Repo for fitting stellar parameters of stars in open clusters using Isochrones analysis on Advanced Research Computing at Hopkins.

Files and Directories Structure:

iso_input: photometric data for open clusters (in CSV format)
iso_code.py: Python script for running Isochrones
main_array.py: Python script for SLURM Job array
job_array: SLURM job submission file using array
main_mp.py: run isochrones through multiprocessing
job_mp: SLURM job submission file using multiprocessing
plots: Directory to save Isochrones analysis plots, the plots are organized in the format "cluster_name/Gaia_edr3_source_id"
posteriors: Directory to save Isochrones posteriors CSV data, organized in the format "cluster_name/Gaia_edr3_source_id_take2.csv"
nearby_cluster_av.nb: Mathematica file for numerically computing the extinctions of nearby clusters
records: a file for keeping records of Isochrones in case the job fails at some point. In the records, a CSV file is created for each process named by the base_name, and records the loop index, dr3_source_id, and running time of that particular star. If the job for that process failed, start a new job by running Isochrones starting from the end of the index column

in main_array.py, change the input photometry file path, name of the open cluster, and the length of the job array based on input.
In iso_code.py, specify extinctionV and parallax in section 1, and the Prior distribution in section 2.
In job_array, set "array" from 0 to length of job array -1. Also change the job name and output file directory.

In main_mp.py, change the input photometry file path, name of the open cluster, and the number of processes based on input.
In iso_code.py, specify extinctionV and parallax in section 1, and the Prior distribution in section 2.
In job_mp, set "ntasks-per-node" to the number of processes, and enter your email under "mail-user".

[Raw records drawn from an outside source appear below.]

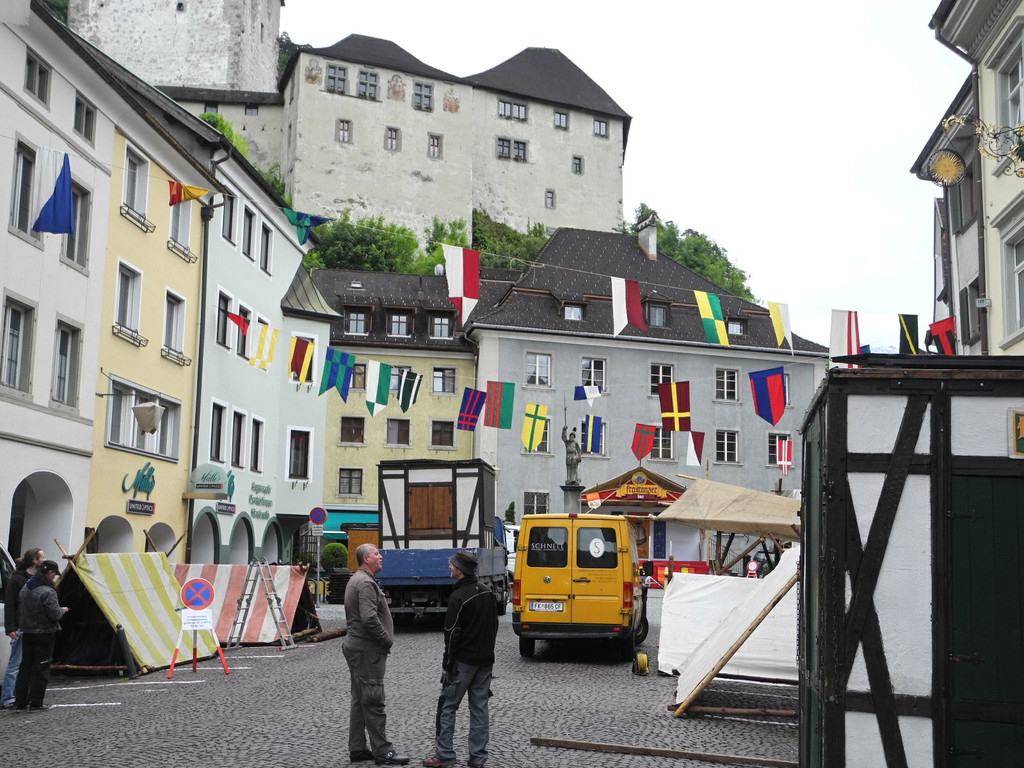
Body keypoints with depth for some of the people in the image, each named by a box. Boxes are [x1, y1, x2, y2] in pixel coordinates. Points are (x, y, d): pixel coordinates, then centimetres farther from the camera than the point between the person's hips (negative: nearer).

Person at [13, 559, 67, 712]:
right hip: (44, 634, -7)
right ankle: (36, 704, 3)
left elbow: (19, 609, 12)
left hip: (27, 633, 7)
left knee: (25, 666, 13)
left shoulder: (25, 588, 6)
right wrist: (63, 610, -1)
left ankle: (20, 703, 15)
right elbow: (55, 615, -20)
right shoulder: (47, 592, -19)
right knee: (41, 668, 1)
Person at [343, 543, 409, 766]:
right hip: (367, 650, -11)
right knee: (373, 702, -6)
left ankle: (357, 749, 18)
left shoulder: (355, 580, 17)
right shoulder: (366, 583, -17)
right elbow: (370, 619, -27)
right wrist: (388, 640, -14)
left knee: (359, 701, 13)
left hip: (355, 647, 11)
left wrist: (384, 640, 16)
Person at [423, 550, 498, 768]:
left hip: (464, 661, -7)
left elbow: (452, 635, -17)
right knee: (479, 708, 8)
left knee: (447, 707, 4)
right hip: (486, 660, 7)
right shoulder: (487, 592, 8)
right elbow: (494, 626, 15)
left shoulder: (458, 597, -17)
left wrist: (448, 665, -11)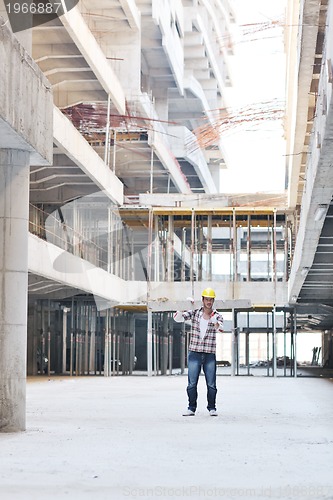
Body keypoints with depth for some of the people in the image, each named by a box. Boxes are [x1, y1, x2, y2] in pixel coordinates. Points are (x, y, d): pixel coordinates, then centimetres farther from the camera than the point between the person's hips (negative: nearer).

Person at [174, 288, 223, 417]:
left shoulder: (217, 316, 3)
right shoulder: (194, 313, 5)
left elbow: (220, 329, -17)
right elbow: (177, 318, -4)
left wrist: (216, 323, -39)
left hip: (210, 354, 0)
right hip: (194, 353, 0)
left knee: (211, 384, -1)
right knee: (192, 383, -2)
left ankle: (212, 408, 11)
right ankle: (191, 408, 6)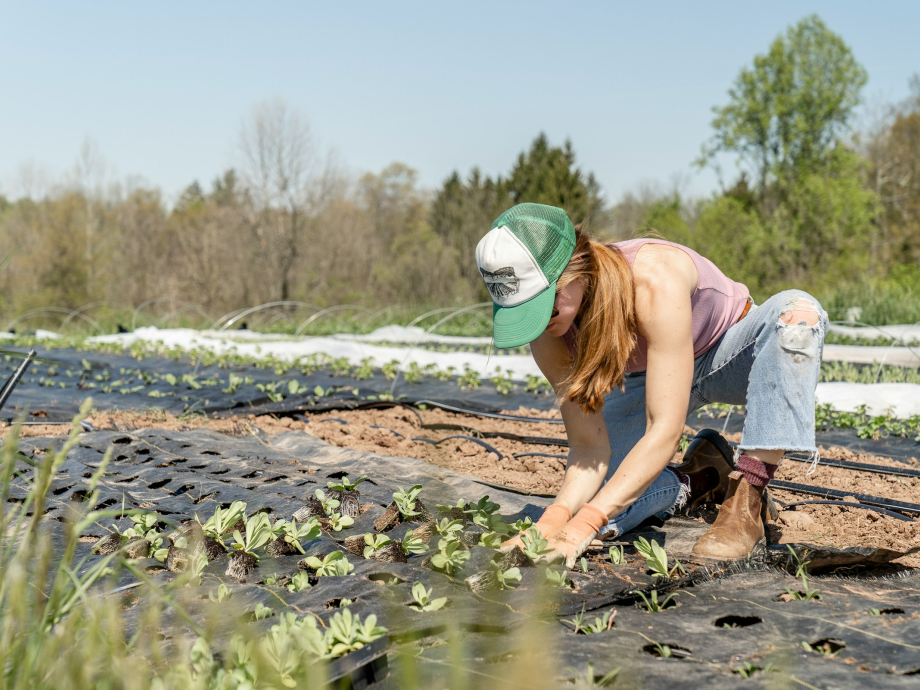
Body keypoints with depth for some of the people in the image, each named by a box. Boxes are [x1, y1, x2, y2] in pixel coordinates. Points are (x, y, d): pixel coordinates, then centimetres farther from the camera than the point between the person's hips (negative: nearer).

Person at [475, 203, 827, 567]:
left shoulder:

⚠️ Based on my experiment, sometimes Multinest stops sampling (without any error message), while the program does not stop. I'm still investigating the potential cause. ⚠️
Since the code does not require communication between processes, distributed memory is used to run the code on Rockfish, with each process having 16 GB of memory. Based on our past experiments, Isochrones usually takes less than 13 GB of memory, but feel free to increase it if needed.
In the job submission file, the number of CPU cores per node is specified through "ntasks-per-node", therefore it's essential to make sure that the number of processes in the Multiprocessing pool is less or equal to "ntasks-per-node". Theoretically the maximum number of processes per node is 48, but based on my experiment, a multiprocessing pool with approximately 40 processes will lead to IO mutex lock conflicts. I'm still investigating the potential cause.
If one of the process has an issue, the entire pool of processes will be stopped. In this case, manually specify the starting and ending point of the running loop for each process, and resubmit the job.